WHAT IS NEEDED: Each line from the one that includes "(525, 303) = (579, 394): none -> radio" to the last line of the data below should be set down exactly; no other lines are wanted.

EXERCISE DATA:
+---+
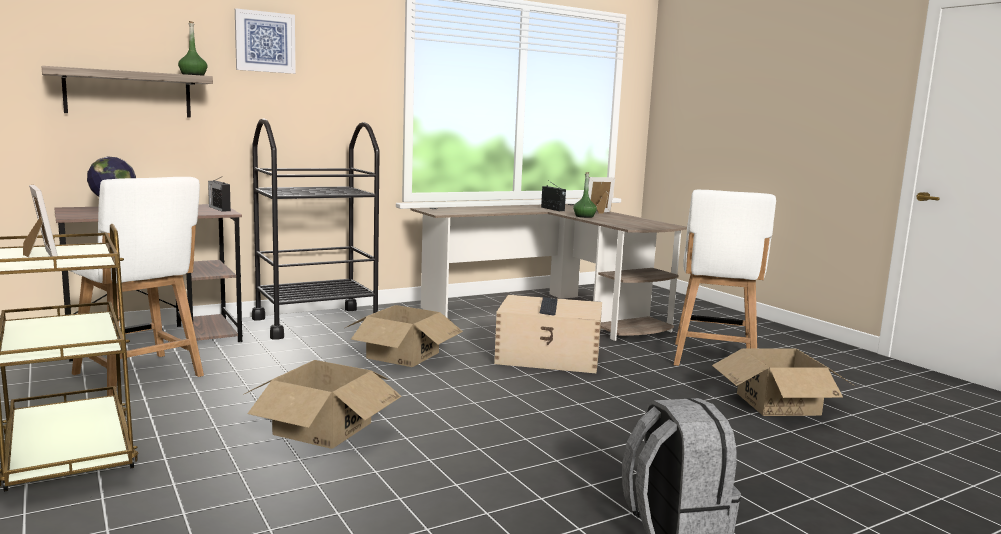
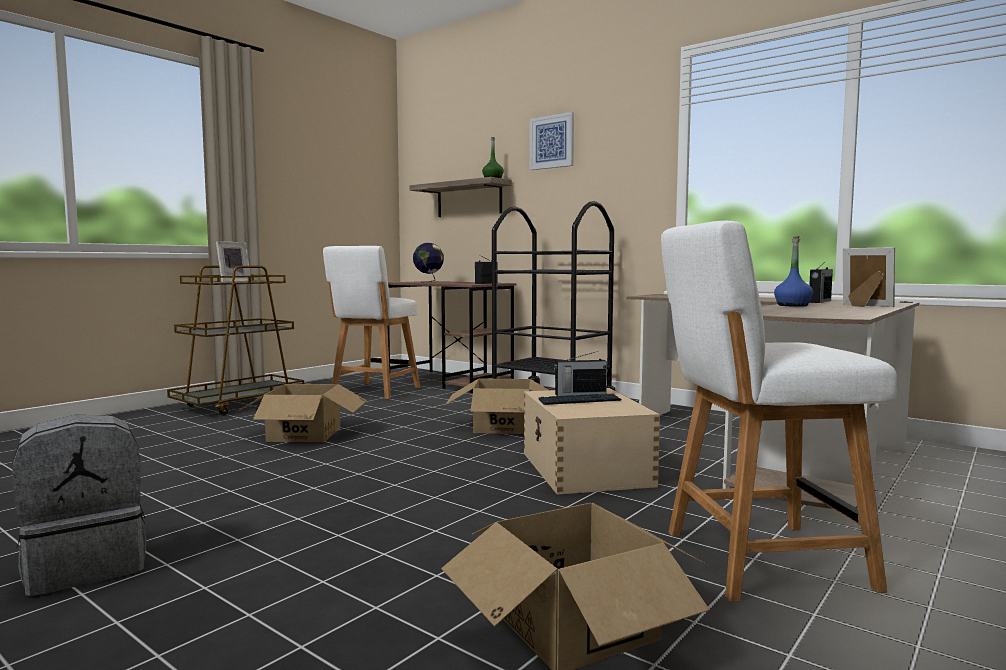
camera: 70 degrees right, 5 degrees down
(525, 303) = (579, 394): none -> radio
(584, 216) = (792, 305): green bottle -> blue bottle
+---+
RESPONSE BELOW:
(525, 303) = (579, 394): none -> radio
(584, 216) = (792, 305): green bottle -> blue bottle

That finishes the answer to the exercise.